Exercise brief ▸
The required answer is an exact copy of every line from the beginning of the entries through the line with "SERA Soziale Dienste", with all pictures omitted.

Entries supplied ▸
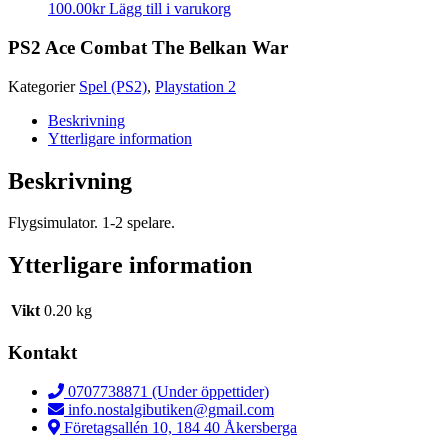
100.00
kr
Lägg till i varukorg
PS2 Ace Combat The Belkan War
Kategorier
Spel (PS2)
,
Playstation 2
Beskrivning
Ytterligare information
Beskrivning
Flygsimulator. 1-2 spelare.
Ytterligare information
Vikt
0.20 kg
Kontakt
0707738871 (Under öppettider)
info.nostalgibutiken@gmail.com
Företagsallén 10, 184 40 Åkersberga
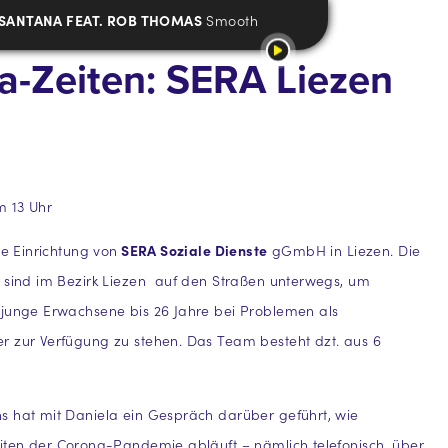
SANTANA FEAT. ROB THOMAS
Smooth
a-Zeiten: SERA Liezen
 13 Uhr
ne Einrichtung von
SERA Soziale Dienste
gGmbH in Liezen. Die
 sind im Bezirk Liezen auf den Straßen unterwegs, um
 junge Erwachsene bis 26 Jahre bei Problemen als
r zur Verfügung zu stehen. Das Team besteht dzt. aus 6
s hat mit Daniela ein Gespräch darüber geführt, wie
iten der Corona-Pandemie abläuft – nämlich telefonisch, über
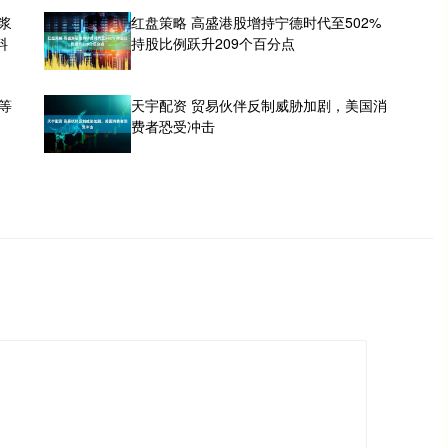
浆
红盘策略 高盛港股增持宁德时代至502%
料
持股比例跃升209个百分点
等
天宇配资 贸易伙伴反制威胁加剧，美国消
费者恐受冲击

Written reply ▸
100.00
kr
Lägg till i varukorg
PS2 Ace Combat The Belkan War
Kategorier
Spel (PS2)
,
Playstation 2
Beskrivning
Ytterligare information
Beskrivning
Flygsimulator. 1-2 spelare.
Ytterligare information
Vikt
0.20 kg
Kontakt
0707738871 (Under öppettider)
info.nostalgibutiken@gmail.com
Företagsallén 10, 184 40 Åkersberga
SANTANA FEAT. ROB THOMAS
Smooth
a-Zeiten: SERA Liezen
 13 Uhr
ne Einrichtung von
SERA Soziale Dienste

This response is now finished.